▶ [Consegna a]: Riscrivi tutti i record riportati più sotto sostituendo "your reader" con "the listener" e lasciando invariato tutto il resto. Escludi le immagini dalla risposta.

▶ [Testo fornito]:
════
In ricordo di ALMO PAITA, un collega, uno scrittore, un Amico

Il nostro Almo, gli amici raccontano a cura di Maria Gabriella Carbonetto e Daniels Scattina

In ricordo di ALMO PAITA, un collega, uno scrittore, un Amico,

che ritorna da mondi lontani a farci visita, con un evento a sorpresa: la ristampa del suo volume La vita quotidiana a Roma ai tempi di Gian Lorenzo Bernini, che apre la rassegna, curata da Pier Luigi Vercesi, La storia vista dal bassodedicata alla Roma del Seicento

Appunti raccolti da Lorena Fiorini

 

 

E’ uscito in edicola, martedì 18 gennaio in omaggio con il «Corriere della Sera» il libro di Almo Paita La vita quotidiana a Roma ai tempi di Gian Lorenzo Bernini. Si tratta del primo volume della serie settimanale «Biblioteca della storia. Vite quotidiane», realizzata in collaborazione con Bur Rizzoli. Ogni uscita della collana offre al lettore un quadro esaustivo della situazione in cui conducevano la propria esistenza i nostri antenati delle varie epoche e dei vari luoghi presi in considerazione. Permette di conoscere quali erano le abitudini, gli strumenti più usati, le malattie più diffuse. Scopriamo inoltre le disuguaglianze, spesso enormi, tra le classi privilegiate e i ceti più umili. E poi i riti religiosi, l’amministrazione della giustizia, le differenze tra i periodi di pace e quelli di guerra. Il tutto ricostruito con la massima attenzione da storici specialisti di primo piano.

 

«La raccolta del fieno» (1889) di Giovanni Segantini

 

A volte sorge il dubbio: per capire il passato è più utile la letteratura o la storia? Non è una speculazione filosofica, è il rovello di chi vorrebbe scoprire cos’è l’uomo, che significato ha la sua vita, quali sono le sue origini e il suo destino, se è in grado di orientarsi in questo mondo con il sapere acquisito o resta un giocattolo in balìa della Natura e un trastullo degli dèi.
════
▶ [Consegna b]: Elenca tutte le persone indicate per nome nel testo su Almo Paita.
════
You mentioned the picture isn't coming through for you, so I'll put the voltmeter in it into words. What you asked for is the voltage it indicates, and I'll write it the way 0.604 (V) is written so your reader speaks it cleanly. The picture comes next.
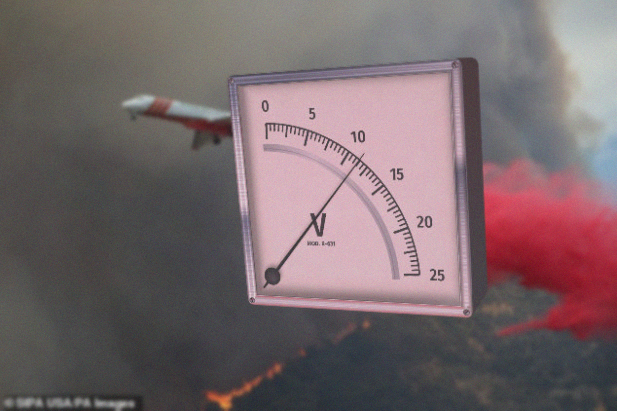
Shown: 11.5 (V)
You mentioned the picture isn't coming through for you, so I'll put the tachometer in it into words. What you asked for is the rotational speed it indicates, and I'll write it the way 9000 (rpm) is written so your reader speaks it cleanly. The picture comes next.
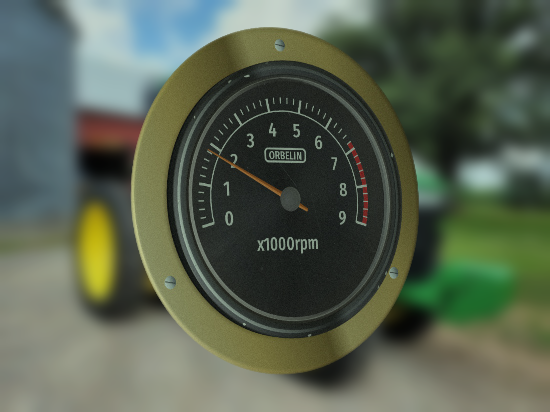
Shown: 1800 (rpm)
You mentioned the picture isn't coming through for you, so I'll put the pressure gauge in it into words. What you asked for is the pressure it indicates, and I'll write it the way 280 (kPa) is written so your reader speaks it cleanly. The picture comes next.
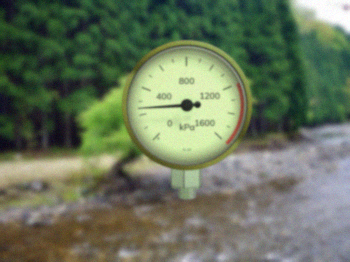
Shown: 250 (kPa)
════
▶ [Risposta finale a]:
You mentioned the picture isn't coming through for you, so I'll put the voltmeter in it into words. What you asked for is the voltage it indicates, and I'll write it the way 0.604 (V) is written so the listener speaks it cleanly. The picture comes next.
Shown: 11.5 (V)
You mentioned the picture isn't coming through for you, so I'll put the tachometer in it into words. What you asked for is the rotational speed it indicates, and I'll write it the way 9000 (rpm) is written so the listener speaks it cleanly. The picture comes next.
Shown: 1800 (rpm)
You mentioned the picture isn't coming through for you, so I'll put the pressure gauge in it into words. What you asked for is the pressure it indicates, and I'll write it the way 280 (kPa) is written so the listener speaks it cleanly. The picture comes next.
Shown: 250 (kPa)

▶ [Risposta finale b]:
- Almo Paita
- Maria Gabriella Carbonetto
- Daniels Scattina
- Gian Lorenzo Bernini
- Pier Luigi Vercesi
- Lorena Fiorini
- Giovanni Segantini